## DOCUMENT

----------

A Film by Bertolt Brecht

By Luisa RollenhagenJanuary 4, 2019

A Film by Bertolt Brecht
A rich man and a poor man
stand and look at each other.
And the poor weakly says:
If I weren’t poor, then you wouldn’t be rich.

— from "Alfabet" by Bertolt Brecht (1934)


¤


“FIRST COMES FOOD, then morality!” So starts Mack the Knife — Brecht’s Threepenny Film, Joachim A. Lang’s cinematic foray into a previously unexplored corner of the Brechtian universe: it’s part-biopic, part-homage, part-metacinematic staging of a film that shouldn’t actually exist — but now does. Based on Bertolt Brecht’s The Threepenny Opera, which careened into the late Weimar Republic with all the subtlety of your drunk roommate crashing home at 4:00 a.m., this film is Lang’s attempt to realize one of Brecht’s unfinished ambitions: to bring The Threepenny Opera to film. And to do it in a way that’s uncompromisingly Brechtian — biting, just on the right side of crude, and arrogant as hell. If a smirk could be a film, it would be this one.

----------

## SUPPLIED DATA
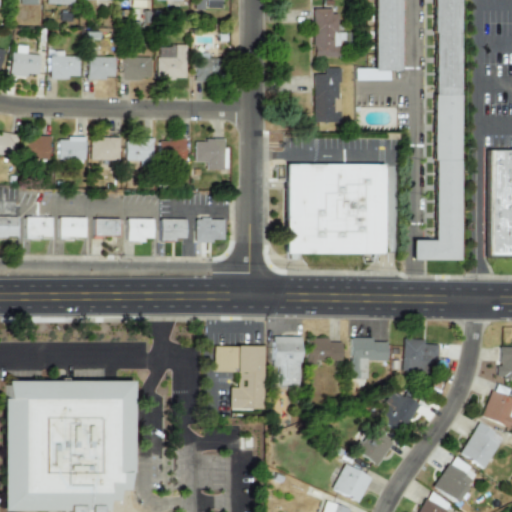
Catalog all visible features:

----------

## TASK DESCRIPTION
The film review above calls the film "part" of several things. List each of them.

## PROBLEM SOLUTION
- a biopic
- an homage
- a metacinematic staging of a film that shouldn't actually exist